The Security Assertion Markup Language (SAML) standard is a XML token framework for creating, requesting, and exchanging security assertions between software entities on the Web.
This framework specifies how SAML assertions and protocols may be used to provide the following:
- The exchange of identity information in web services security
SAML was developed by the Organization for the Advancement of Structured Information Standards (OASIS).
The Security Assertion Markup Language (SAML) enables cross-platform authentication between Web applications or Web services. When users are authenticated at one site that participates in a single sign-on (SSO) configuration, they are automatically authenticated at other sites in the SSO configuration and do not need to log in separately.
The following steps describe a typical scenario that shows how SAML SSO works.
- A Web user attempts to access a target resource at a site that is configured to accept authentications through SAML assertions. When configuring SAML 1.1, this site is called the destination site. In SAML 2.0, this site is called the Service Provider.
- The Service Provider determines that the user's credentials need to be authenticated by a central site that can generate a SAML assertion for that user. The Service Provider redirects the authentication request to that central site.

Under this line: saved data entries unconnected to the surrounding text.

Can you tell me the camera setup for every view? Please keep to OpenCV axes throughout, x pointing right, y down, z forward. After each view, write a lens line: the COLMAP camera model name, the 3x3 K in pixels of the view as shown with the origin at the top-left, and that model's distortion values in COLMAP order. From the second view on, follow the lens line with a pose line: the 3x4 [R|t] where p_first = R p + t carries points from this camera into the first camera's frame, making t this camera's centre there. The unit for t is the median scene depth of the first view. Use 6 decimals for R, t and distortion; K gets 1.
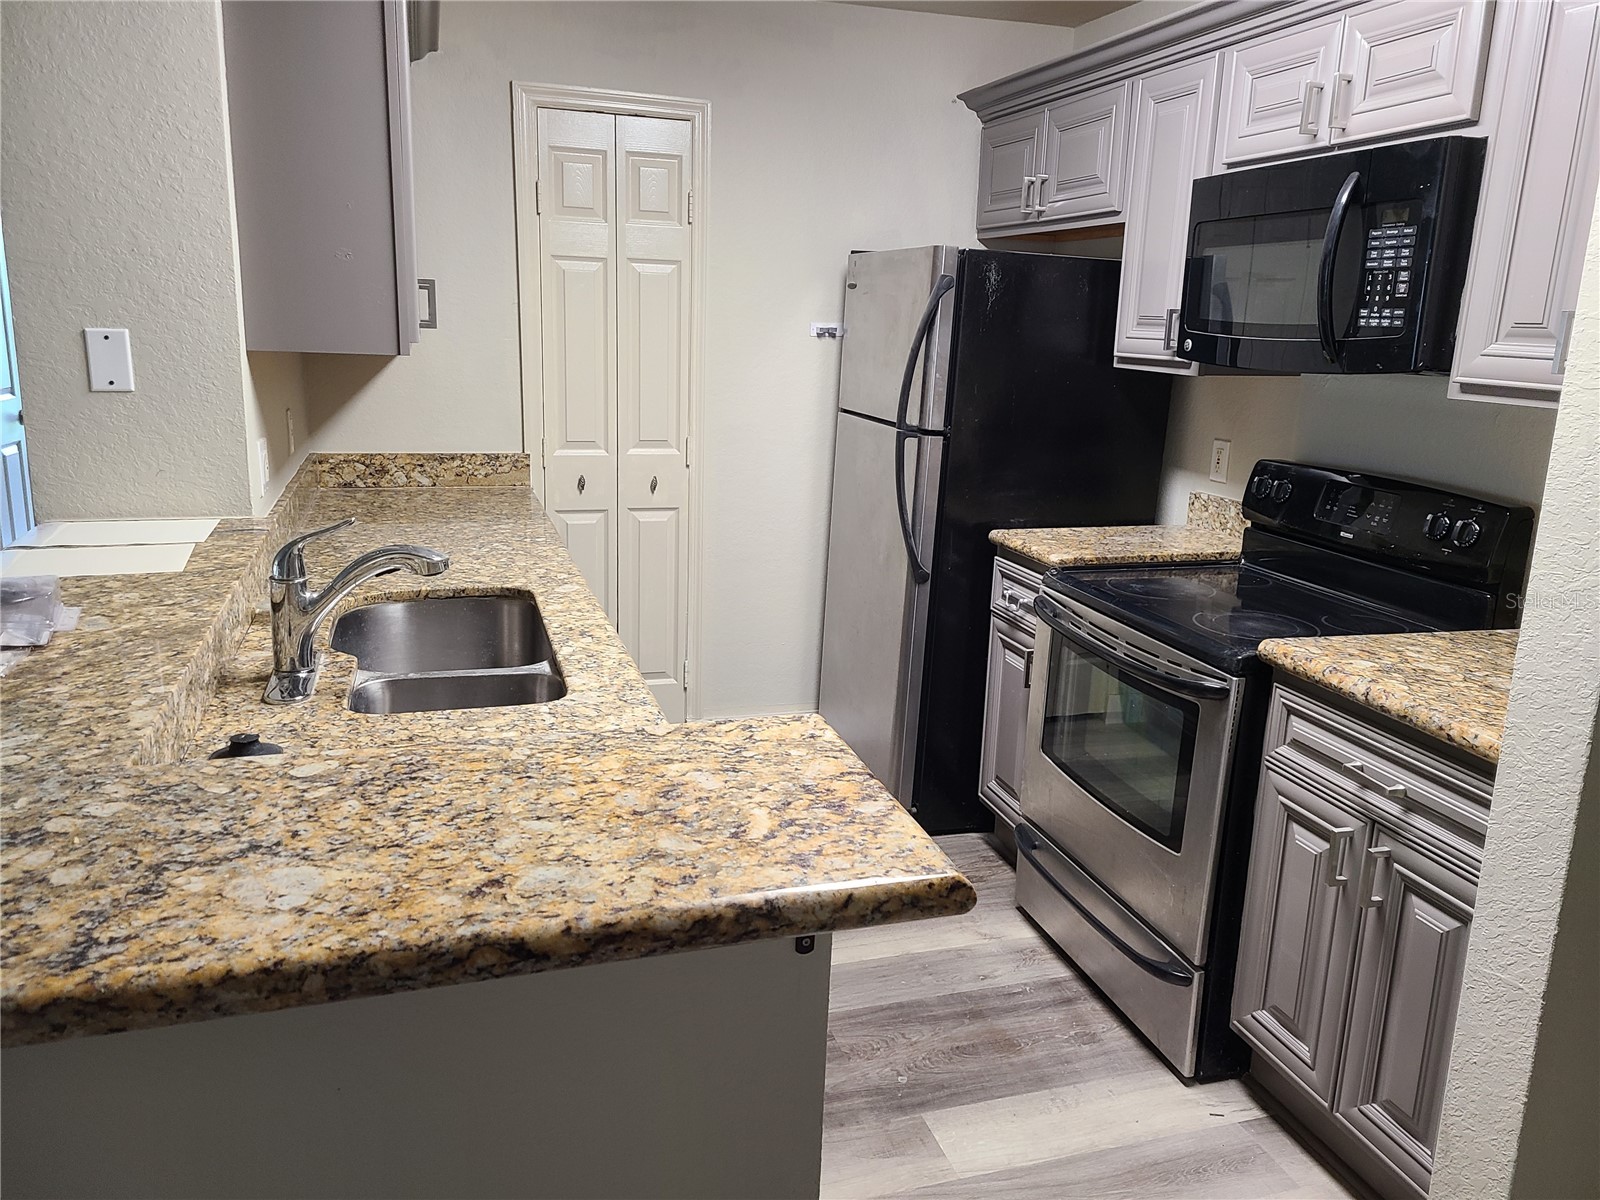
lens RADIAL K [[1197.2, 0, 800.4], [0, 1197.2, 598.5], [0, 0, 1]] dist [0.043619, -0.018185]
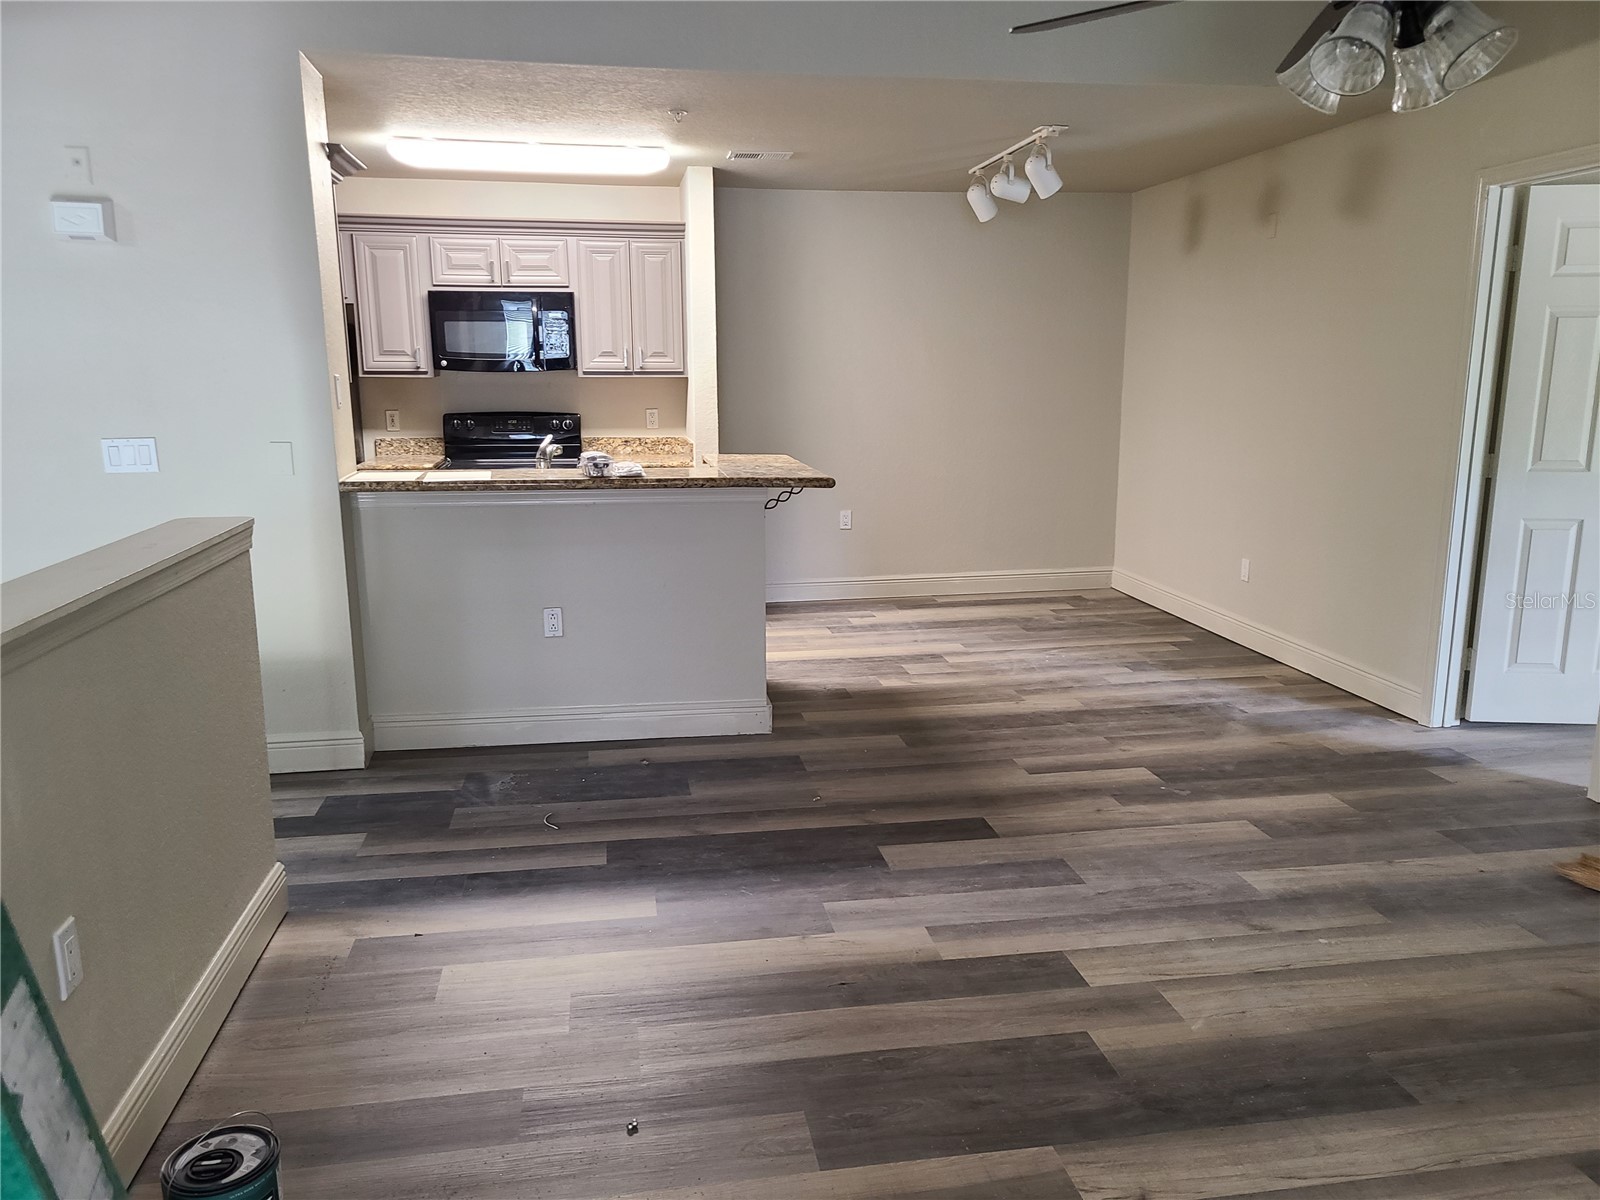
lens RADIAL K [[1197.2, 0, 802.5], [0, 1197.2, 603.1], [0, 0, 1]] dist [0.043619, -0.018185]
pose [[0.123145, -0.225128, 0.966516, -1.969626], [0.233084, 0.953246, 0.192340, -0.061710], [-0.964628, 0.201594, 0.169861, 0.062665]]
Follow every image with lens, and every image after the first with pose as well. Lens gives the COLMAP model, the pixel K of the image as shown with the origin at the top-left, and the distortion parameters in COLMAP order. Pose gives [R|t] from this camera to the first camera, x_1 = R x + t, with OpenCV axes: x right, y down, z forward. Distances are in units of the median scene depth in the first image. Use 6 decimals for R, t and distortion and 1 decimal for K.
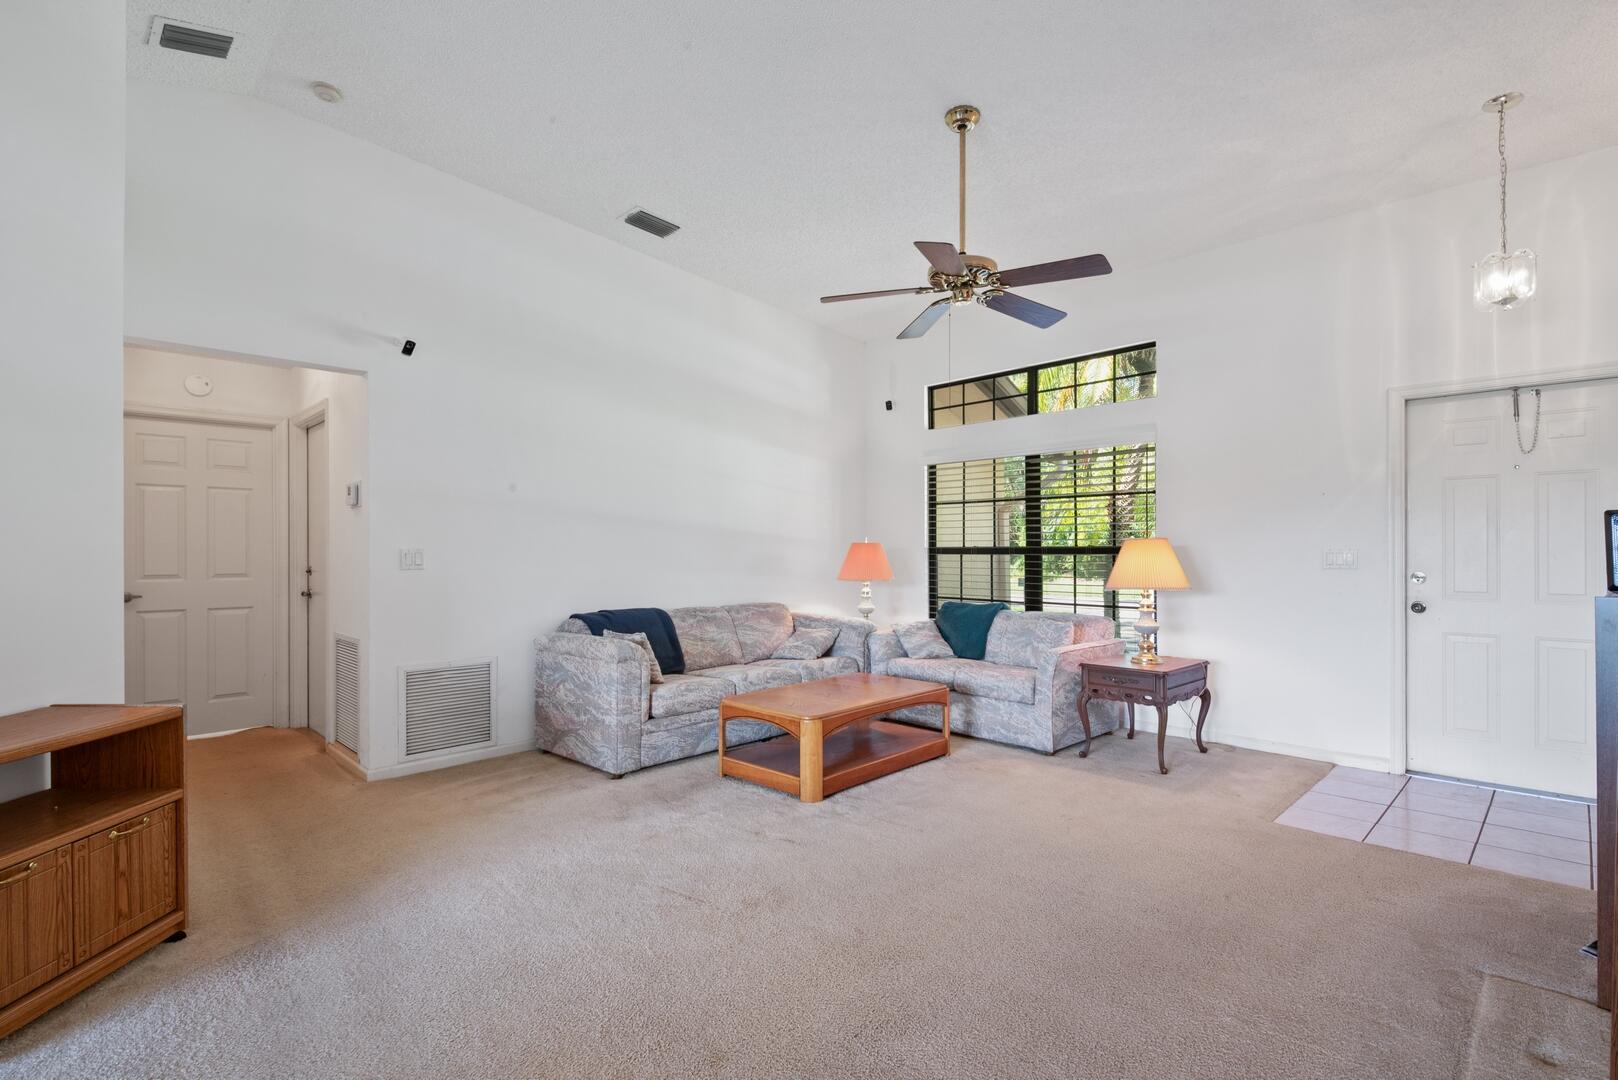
lens RADIAL K [[785.1, 0, 812.0], [0, 785.1, 553.2], [0, 0, 1]] dist [0.067505, -0.064822]
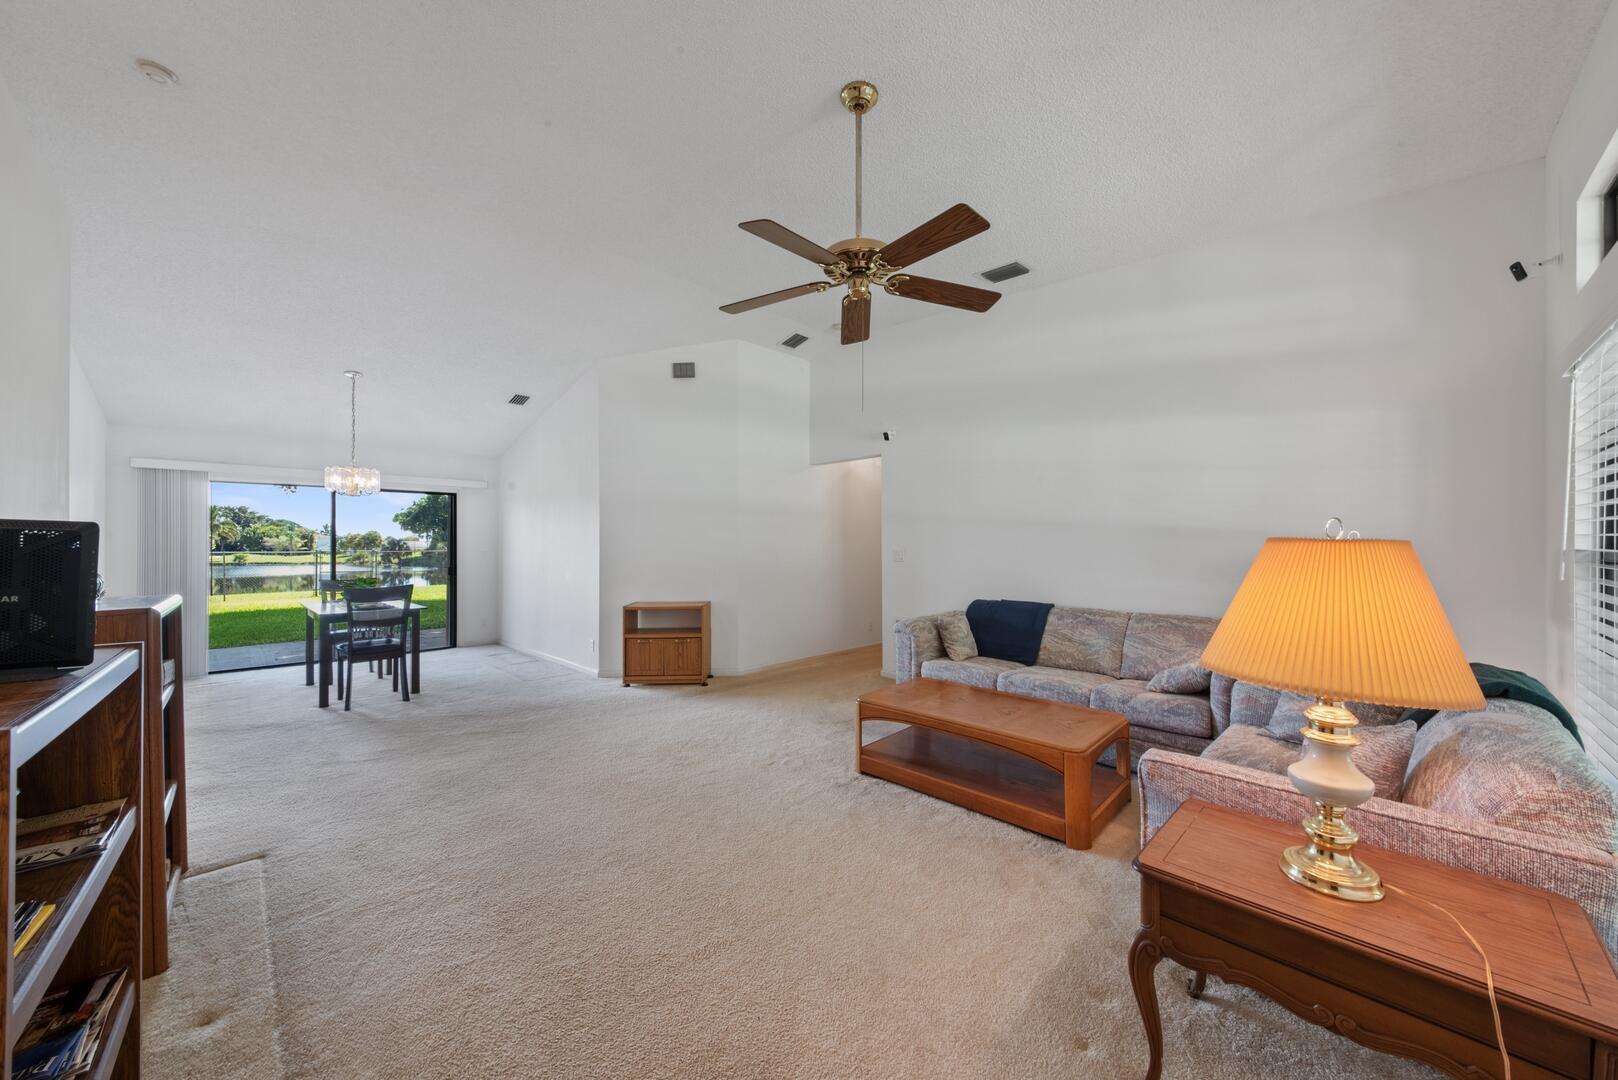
lens RADIAL K [[574.6, 0, 802.1], [0, 574.6, 539.7], [0, 0, 1]] dist [0.000543, -0.000236]
pose [[-0.040301, -0.006439, -0.999167, 0.764187], [0.003963, 0.999970, -0.006604, -0.020293], [0.999180, -0.004226, -0.040274, 0.851066]]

- The user logs in to the Identity Provider site, typically via a login web application hosted by that site. The Identity Provider authenticates the user, and generates a SAML assertion. In SAML 1.1, the site that generates the SAML assertion is called the source site. In SAML 2.0, this site is the Identity Provider. In both SAML versions, this site is sometimes called a SAML Authority.
- Information about the SAML assertion provided by the Identity Provider and associated with the user and the desired target is conveyed from the Identity Provider site to the Service Provider site by the protocol exchange.
- Through a sequence of HTTP exchanges, the user browser is transferred to an Assertion Consumer Service (ACS) at the Service Provider site. The WebLogic Server SAML Identity Assertion provider makes up a portion of the ACS.
- The Identity Assertion provider maps the identity contained in the assertion to a Subject in the local security realm. The access policies on the requested target are evaluated to determine whether the user is authorized for that target. If access is authorized, the user authenticated by the Identity Provider site is accepted as an authenticated user by the Service Provider site, thereby achieving Web-based SSO.